Pour les autorités algériennes, il y a plus subversif qu’une opinion politique, c’est le courage. Rien ne les fait autant peur. Mira Moknache est pour eux une grande subversive, elle est arrêtée et mise en garde à vue pour délit de courage.
À notre arrivée en Algérie et notre naïve croyance d’élargir la brèche ouverte par les manifestations populaires, beaucoup de juges et de policiers nous avaient parlé.
Ils auraient été muselés et dans l’obligation de suivre les instructions du régime politique. Ils nous avaient affirmé que ce n’était pas leur opinion profonde et qu’ils regrettaient leurs actions. Il fallait nourrir la famille, impossible de se mettre en danger en prenant une liberté de juger et agir policièrement dans le cadre d’un droit républicain et démocratique.
Nous n’étions pas dupes d’une manière générale mais il était impossible dans un massif projet de démocratie de mettre la population dans un état de honte et de repentance. Il fallait aller de l’avant et profiter de l’expérience de chacun.
Car au-delà de la lâcheté de leurs actes, ils avaient tout de même une certaine compétence que nous trouvions indispensable si elle était mise au service du droit et de la légitime force de sécurité et judiciaire.
Dès le retour de la répression tous azimuts, ces individus sont retournés à leur besogne indigne.

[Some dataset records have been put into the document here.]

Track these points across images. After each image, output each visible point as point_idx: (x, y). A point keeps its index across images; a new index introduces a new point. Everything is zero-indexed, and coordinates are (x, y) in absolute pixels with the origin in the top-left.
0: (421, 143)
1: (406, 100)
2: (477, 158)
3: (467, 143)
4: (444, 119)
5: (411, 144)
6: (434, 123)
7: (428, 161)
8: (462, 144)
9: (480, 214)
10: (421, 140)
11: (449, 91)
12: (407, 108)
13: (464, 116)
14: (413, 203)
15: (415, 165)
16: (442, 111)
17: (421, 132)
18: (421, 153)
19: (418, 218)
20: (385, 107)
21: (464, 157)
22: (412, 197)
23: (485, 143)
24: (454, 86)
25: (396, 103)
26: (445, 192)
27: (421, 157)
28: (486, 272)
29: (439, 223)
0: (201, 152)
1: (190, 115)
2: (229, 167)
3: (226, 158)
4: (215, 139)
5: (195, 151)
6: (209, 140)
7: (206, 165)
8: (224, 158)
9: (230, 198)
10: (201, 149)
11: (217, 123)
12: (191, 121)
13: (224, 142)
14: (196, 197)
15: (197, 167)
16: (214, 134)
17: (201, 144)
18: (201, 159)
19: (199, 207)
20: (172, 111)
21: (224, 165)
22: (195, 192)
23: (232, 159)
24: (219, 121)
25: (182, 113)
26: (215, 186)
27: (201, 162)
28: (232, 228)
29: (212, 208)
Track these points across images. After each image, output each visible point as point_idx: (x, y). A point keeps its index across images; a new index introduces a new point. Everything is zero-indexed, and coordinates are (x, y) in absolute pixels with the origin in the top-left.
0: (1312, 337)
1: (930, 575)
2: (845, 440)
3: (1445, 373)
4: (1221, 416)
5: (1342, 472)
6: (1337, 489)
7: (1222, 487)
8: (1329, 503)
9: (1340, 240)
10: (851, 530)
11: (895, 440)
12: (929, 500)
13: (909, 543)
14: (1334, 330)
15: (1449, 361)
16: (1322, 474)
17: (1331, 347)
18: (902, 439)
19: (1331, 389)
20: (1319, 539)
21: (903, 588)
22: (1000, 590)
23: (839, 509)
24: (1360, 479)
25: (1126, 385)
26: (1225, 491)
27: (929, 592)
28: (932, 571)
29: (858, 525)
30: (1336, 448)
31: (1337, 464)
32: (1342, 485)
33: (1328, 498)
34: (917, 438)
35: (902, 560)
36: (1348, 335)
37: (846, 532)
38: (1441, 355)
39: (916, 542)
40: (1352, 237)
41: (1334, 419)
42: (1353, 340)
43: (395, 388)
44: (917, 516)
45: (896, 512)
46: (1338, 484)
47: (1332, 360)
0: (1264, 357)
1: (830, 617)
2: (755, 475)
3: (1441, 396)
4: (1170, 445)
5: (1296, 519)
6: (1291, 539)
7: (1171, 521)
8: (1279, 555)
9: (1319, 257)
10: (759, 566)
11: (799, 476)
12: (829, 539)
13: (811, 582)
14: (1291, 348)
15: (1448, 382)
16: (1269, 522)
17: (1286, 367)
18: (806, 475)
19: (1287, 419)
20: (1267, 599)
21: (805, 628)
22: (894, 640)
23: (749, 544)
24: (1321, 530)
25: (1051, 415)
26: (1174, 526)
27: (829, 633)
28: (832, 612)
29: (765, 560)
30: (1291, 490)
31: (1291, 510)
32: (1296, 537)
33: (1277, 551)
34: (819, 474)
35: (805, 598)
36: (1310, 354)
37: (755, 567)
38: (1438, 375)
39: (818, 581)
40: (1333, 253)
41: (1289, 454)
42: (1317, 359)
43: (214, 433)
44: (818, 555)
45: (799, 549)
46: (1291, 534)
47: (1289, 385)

Chassez le naturel, il reviendra au galop, dit l’expression populaire. Et nous avions constaté qu’ils pouvaient retourner leur veste aussi rapidement qu’ils l’avaient retourné auparavant.
Leur ADN n’est pas tant la jouissance de faire du mal, quoique pour beaucoup trop il est certain que ce soit le cas, mais de préserver leurs intérêts personnels. La démocratie ne peut leur garantir le niveau de privilèges qu’ils ont en suivant les ordres. Ou du moins, faudrait-il qu’elle les persuade de sa prise certaine de pouvoir. Ils n’ont jamais pris le moindre risque. Ces gens n’ont d’intérêt qu’avec le pouvoir en tant que contrôle de la stabilité, garante de leur corruption, que pour ses vertus
Les dictateurs ont l’habitude de réprimer le clandestin et l’occulte et même l’inventer pour susciter la crainte de la population et les amener à son adhésion par la certitude de leur protection.
Ils ont l’habitude du regard de terreur, du repli frileux, de la flagornerie et de la compromission. Ce qui leur fait le plus peur est le regard en face, celui du courage. Ils sont alors obligés de sortir la grosse artillerie dont la police et les juges sont les vecteurs.
Mira Moknache est de ceux qui les perturbent et les fait sortir de leur certitude de maîtriser et accroître la crainte citoyenne.
Je fais toujours référence à ce que nous disent les spécialistes scientifiques des animaux sauvages. Ne jamais montrer sa crainte et fuir devant un groupe de lions. Ils y voient la réaction habituelle des proies.
Avancer vers eux, le regard et le pas, assurés les fait souvent fuir, en tout cas reculer un instant car ils n’ont pas l’habitude de voir ce comportement, ils n’ont pas de prédateurs naturels.
Mira est de ces courageuses. et courageux. Elle affronte une meute de loup, droit dans les yeux, sans crainte ni fuite. Ils se sentent menacés par ce comportement. J’ai assez écrit dans la presse combien une opération comme le Hirak n’avait au contraire aucune chance de les déstabiliser car nous étions beaucoup proche d’un spectacle bruyant que d’une menace réelle.
Le délit de courage, voilà l’ennemi des dictateurs. Mira est dans cette veine des grands militants de la liberté.